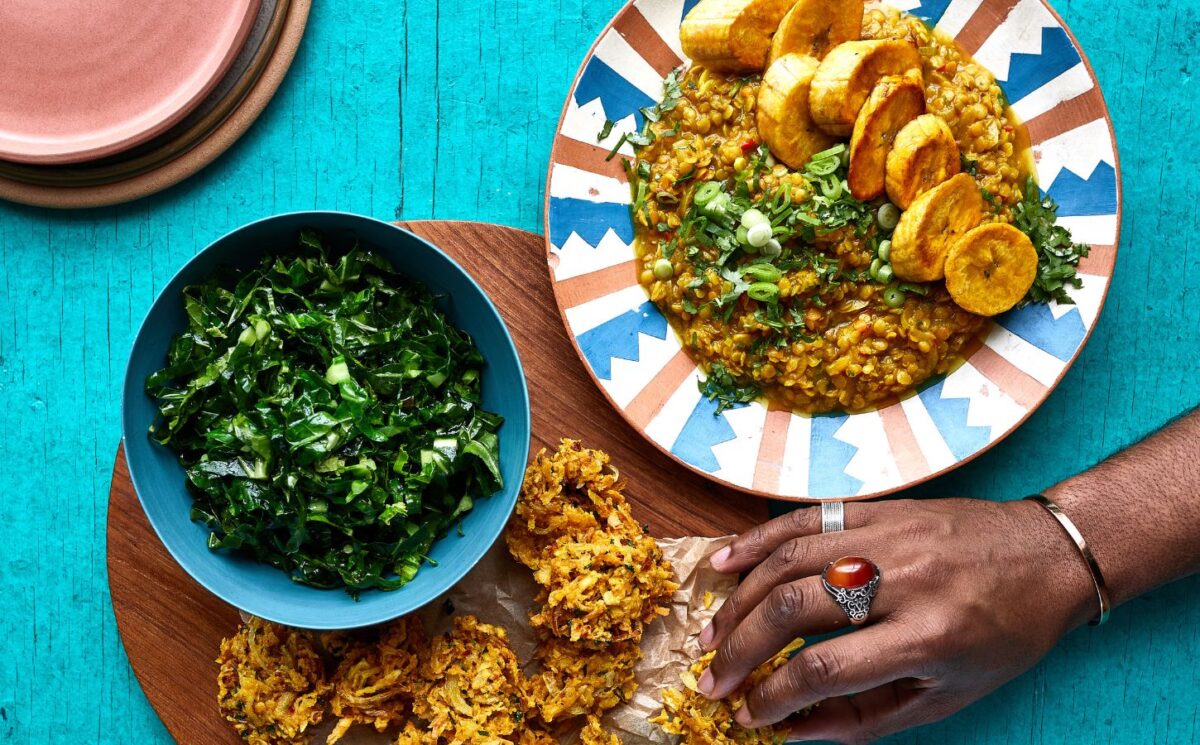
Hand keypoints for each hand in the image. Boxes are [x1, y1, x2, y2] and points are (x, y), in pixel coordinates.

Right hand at [696, 498, 1098, 743]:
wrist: (1049, 555)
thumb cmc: (1004, 634)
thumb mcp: (949, 695)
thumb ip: (866, 718)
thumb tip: (794, 732)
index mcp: (929, 636)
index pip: (826, 668)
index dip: (775, 696)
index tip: (748, 714)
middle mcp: (904, 580)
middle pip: (794, 609)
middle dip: (741, 649)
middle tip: (712, 678)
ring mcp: (888, 535)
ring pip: (789, 561)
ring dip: (739, 600)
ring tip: (712, 635)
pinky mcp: (879, 507)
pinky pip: (804, 519)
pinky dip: (758, 541)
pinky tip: (724, 563)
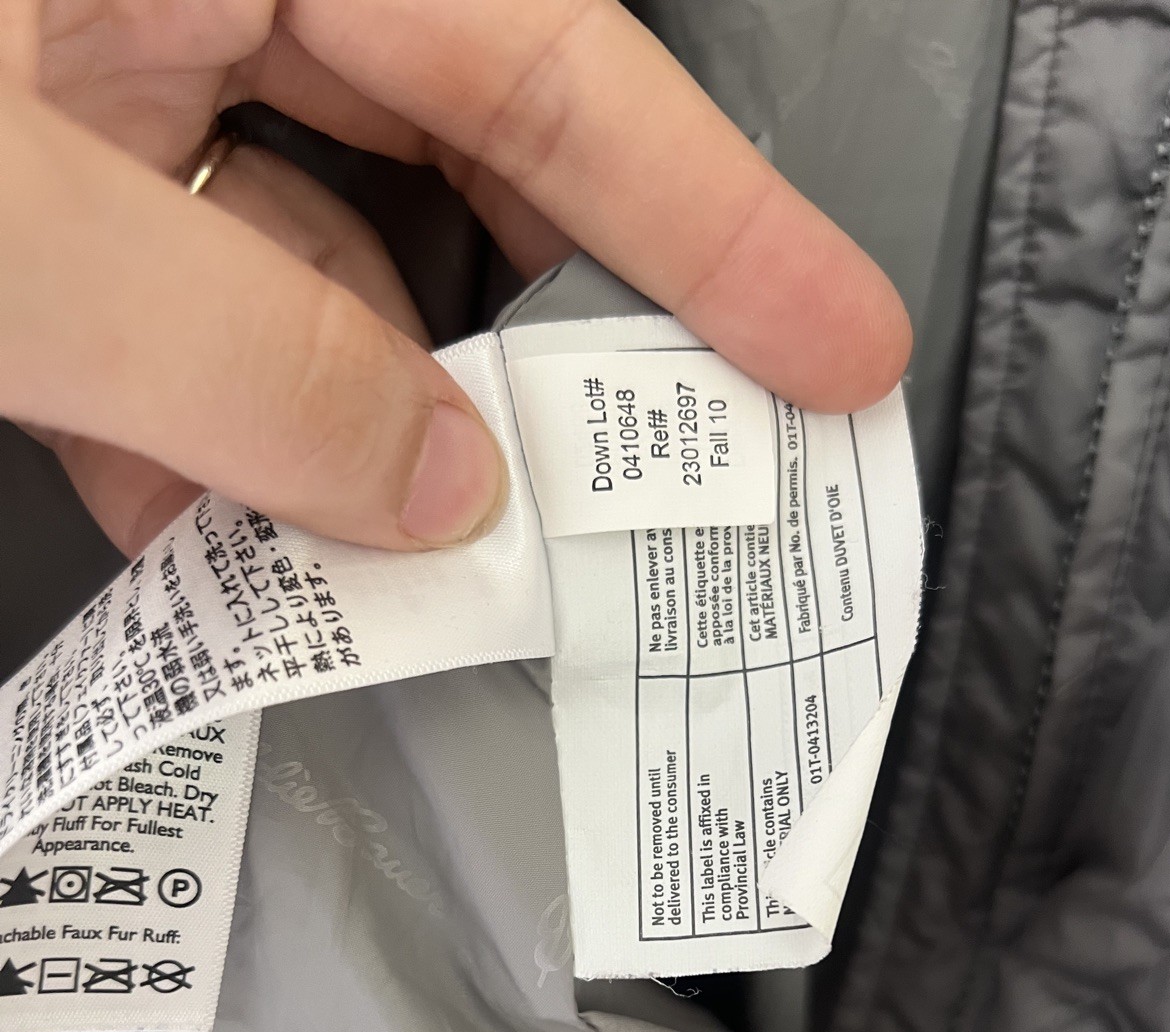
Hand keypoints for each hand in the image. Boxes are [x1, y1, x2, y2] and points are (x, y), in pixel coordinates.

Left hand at [1, 1, 910, 557]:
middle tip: (638, 494)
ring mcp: (95, 72)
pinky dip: (207, 441)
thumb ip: (248, 362)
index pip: (540, 55)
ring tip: (402, 586)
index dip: (712, 216)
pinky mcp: (38, 185)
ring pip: (303, 265)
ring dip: (346, 440)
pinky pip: (179, 313)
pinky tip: (219, 550)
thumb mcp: (10, 242)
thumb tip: (444, 490)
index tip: (835, 347)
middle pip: (451, 162)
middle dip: (528, 351)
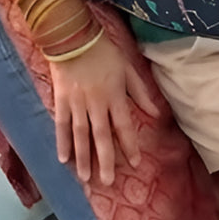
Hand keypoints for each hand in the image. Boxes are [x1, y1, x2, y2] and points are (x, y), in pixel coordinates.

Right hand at [49, 32, 161, 186]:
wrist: (73, 37)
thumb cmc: (104, 52)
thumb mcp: (128, 69)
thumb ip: (141, 93)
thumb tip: (156, 114)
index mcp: (115, 96)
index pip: (124, 127)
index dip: (129, 146)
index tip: (134, 163)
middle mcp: (96, 104)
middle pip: (102, 137)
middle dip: (105, 161)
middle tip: (108, 182)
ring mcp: (77, 104)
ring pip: (81, 136)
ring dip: (83, 158)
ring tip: (85, 178)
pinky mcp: (61, 101)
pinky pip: (61, 125)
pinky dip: (62, 142)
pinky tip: (64, 159)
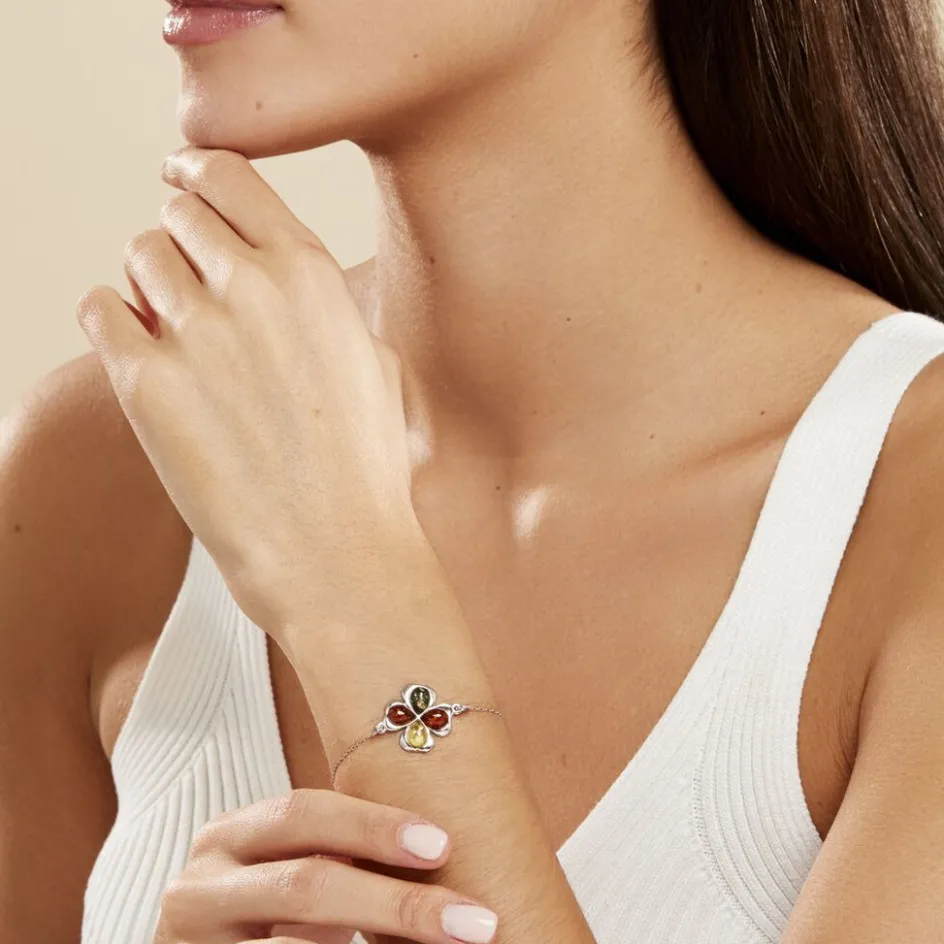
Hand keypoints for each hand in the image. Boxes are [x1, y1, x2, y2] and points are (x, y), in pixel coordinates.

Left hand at [75, 147, 424, 636]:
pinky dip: (112, 322)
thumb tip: (287, 283)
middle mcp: (253, 288)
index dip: (202, 173)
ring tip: (175, 334)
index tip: (185, 178)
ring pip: (139, 256)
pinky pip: (99, 310)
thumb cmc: (364, 474)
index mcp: (311, 276)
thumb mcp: (375, 365)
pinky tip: (141, 353)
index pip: (234, 175)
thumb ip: (324, 306)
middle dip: (181, 241)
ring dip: (150, 284)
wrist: (338, 553)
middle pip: (180, 214)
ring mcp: (196, 333)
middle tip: (188, 280)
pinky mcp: (146, 383)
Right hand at [152, 789, 498, 943]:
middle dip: (396, 902)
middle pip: (305, 883)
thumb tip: (449, 855)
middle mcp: (200, 887)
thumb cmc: (265, 918)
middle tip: (471, 921)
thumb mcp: (290, 877)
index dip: (373, 825)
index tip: (442, 845)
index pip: (304, 812)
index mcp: (228, 837)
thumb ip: (341, 858)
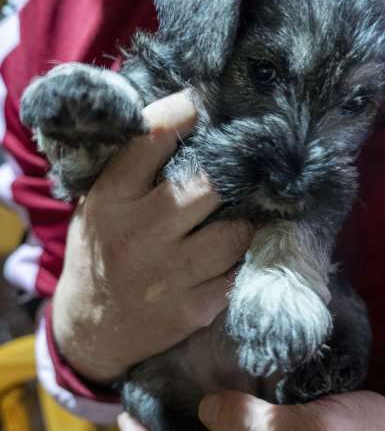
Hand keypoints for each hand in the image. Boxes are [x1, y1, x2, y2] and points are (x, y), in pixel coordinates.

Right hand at [52, 91, 252, 381]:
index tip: (204, 102)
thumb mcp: (99, 205)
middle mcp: (138, 234)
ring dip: (247, 220)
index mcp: (111, 200)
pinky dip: (244, 260)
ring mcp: (167, 275)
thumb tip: (180, 119)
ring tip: (249, 211)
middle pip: (207, 186)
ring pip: (234, 234)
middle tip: (249, 164)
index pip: (151, 141)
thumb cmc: (100, 251)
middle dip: (232, 172)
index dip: (183, 112)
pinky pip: (237, 274)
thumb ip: (129, 170)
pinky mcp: (191, 310)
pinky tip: (242, 251)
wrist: (90, 328)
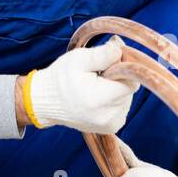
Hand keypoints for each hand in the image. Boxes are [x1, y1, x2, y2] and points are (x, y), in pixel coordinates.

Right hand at [24, 36, 138, 134]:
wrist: (46, 101)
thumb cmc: (61, 78)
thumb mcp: (79, 59)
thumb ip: (103, 54)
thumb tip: (121, 49)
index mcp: (101, 100)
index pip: (131, 80)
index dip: (122, 67)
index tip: (106, 63)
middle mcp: (109, 116)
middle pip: (129, 89)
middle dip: (117, 78)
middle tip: (97, 74)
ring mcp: (111, 124)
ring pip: (127, 97)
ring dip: (115, 89)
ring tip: (94, 86)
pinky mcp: (112, 127)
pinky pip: (122, 107)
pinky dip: (114, 99)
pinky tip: (97, 96)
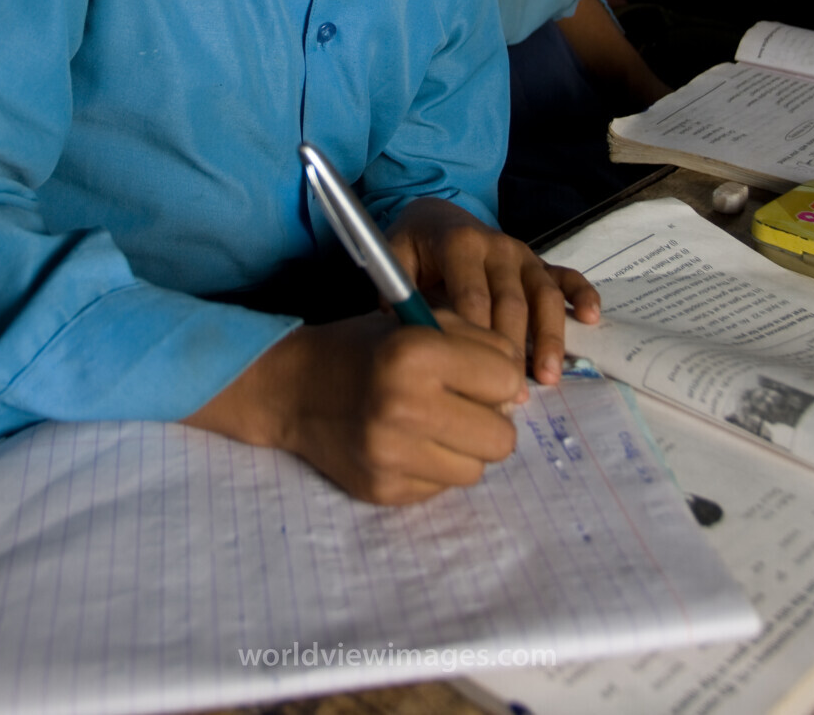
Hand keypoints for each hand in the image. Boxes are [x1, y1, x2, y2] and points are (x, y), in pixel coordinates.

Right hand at [185, 309, 525, 504]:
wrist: (293, 387)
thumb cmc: (363, 347)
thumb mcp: (417, 321)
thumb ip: (476, 344)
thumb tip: (520, 393)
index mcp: (414, 353)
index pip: (506, 379)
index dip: (496, 374)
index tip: (476, 372)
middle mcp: (403, 407)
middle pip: (501, 437)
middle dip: (489, 419)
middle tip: (462, 405)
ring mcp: (391, 456)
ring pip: (476, 470)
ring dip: (464, 448)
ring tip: (435, 425)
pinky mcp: (383, 491)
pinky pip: (442, 489)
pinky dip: (434, 467)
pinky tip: (408, 444)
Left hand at [386, 199, 599, 386]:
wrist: (438, 216)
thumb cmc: (416, 247)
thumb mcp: (397, 258)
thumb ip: (399, 291)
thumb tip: (406, 333)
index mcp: (461, 244)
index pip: (473, 296)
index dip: (477, 339)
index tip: (476, 379)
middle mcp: (497, 246)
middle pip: (511, 302)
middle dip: (514, 349)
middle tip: (512, 396)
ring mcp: (523, 254)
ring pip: (543, 294)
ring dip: (549, 336)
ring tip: (549, 376)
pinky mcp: (539, 263)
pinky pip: (566, 276)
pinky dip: (583, 294)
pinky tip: (592, 318)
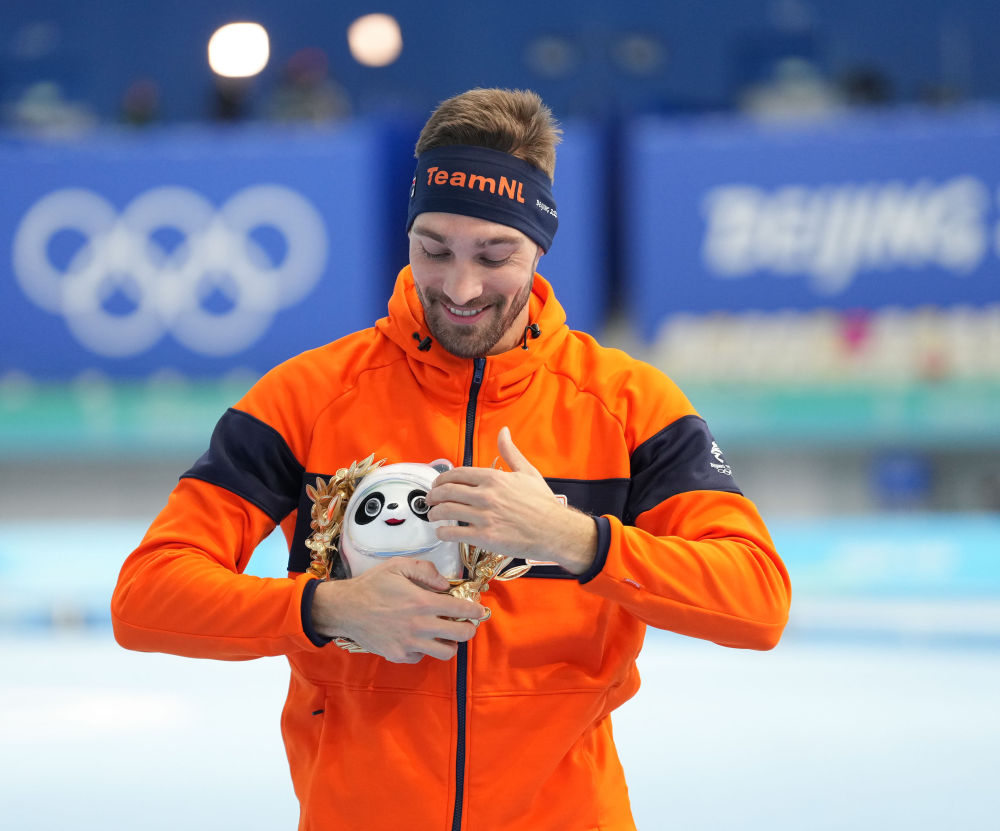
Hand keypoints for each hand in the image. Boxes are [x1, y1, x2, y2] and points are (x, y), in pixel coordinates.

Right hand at [310, 558, 486, 662]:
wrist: (345, 609)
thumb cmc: (372, 585)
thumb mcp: (398, 566)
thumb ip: (425, 570)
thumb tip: (445, 583)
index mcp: (422, 602)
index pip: (461, 610)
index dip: (476, 610)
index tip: (480, 610)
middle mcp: (419, 626)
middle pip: (460, 635)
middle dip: (469, 628)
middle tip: (465, 622)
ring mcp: (409, 644)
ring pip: (446, 652)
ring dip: (450, 642)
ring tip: (445, 633)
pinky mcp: (399, 655)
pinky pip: (422, 657)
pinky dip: (426, 649)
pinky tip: (420, 637)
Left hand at [426, 426, 596, 573]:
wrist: (555, 531)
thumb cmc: (543, 504)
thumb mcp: (527, 472)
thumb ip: (510, 452)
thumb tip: (503, 432)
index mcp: (494, 478)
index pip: (458, 474)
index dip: (443, 478)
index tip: (438, 484)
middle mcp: (486, 495)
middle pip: (448, 491)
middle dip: (433, 495)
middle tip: (429, 499)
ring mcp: (484, 516)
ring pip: (447, 511)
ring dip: (434, 513)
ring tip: (432, 515)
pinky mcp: (485, 537)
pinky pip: (454, 533)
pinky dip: (443, 532)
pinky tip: (441, 532)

> [Task directions]
Starting with the first line of the material above and ending with the line that holds "thumb cmc: (104, 52)", write out those lines exactly, without pictures.

> [Result of this exercise]
Hand keypoints for each hand in the image. Boxes are [x1, y1, x2, y2] and points are (x, y), in pixel coordinates.

Right hand at [696, 498, 1098, 743]:
wrist: (1049, 555)
thumb cmc: (1004, 634)
thumb mcp: (949, 695)
thumb ip: (866, 718)
thumb tip: (794, 732)
index mcp: (929, 636)
index pip: (826, 668)
index dip: (775, 696)
index tip: (748, 714)
middle mcp: (904, 580)
middle pip: (794, 609)
middle dip: (741, 649)
middle tip: (712, 678)
ring mcp: (888, 535)
ring pip: (789, 561)
ring dip: (739, 600)
ring tip: (712, 635)
pinky mcp: (879, 507)
pinky pip: (804, 519)
pinky dip: (758, 541)
pinky tip: (724, 563)
Hand keypoints for each hand in the image. Boxes are [x1, y1, x2, y2] and points are (x, y), in pixel coordinates.

Left hand at [1, 1, 910, 557]:
middle tip: (638, 494)
ring mcp: (95, 72)
pinky dip: (207, 441)
thumb ip: (248, 362)
index pip: (540, 55)
ring tip: (402, 586)
index dip: (712, 216)
pinky mcp: (38, 185)
ring pip: (303, 265)
ring dip: (346, 440)
pinky pip: (179, 313)
pinky tip: (219, 550)
thumb mcp: (10, 242)
thumb tip: (444, 490)
index tip: (835, 347)
middle pip: (451, 162)
middle dip: (528, 351)
Hand keypoints for each hand in the image. Boxes are [x1, y1, x2, y2] and points are (x, y), in pixel coordinates.

Right hand at [49, 32, 161, 186]:
wrist: (73, 37)
thumb cmc: (104, 52)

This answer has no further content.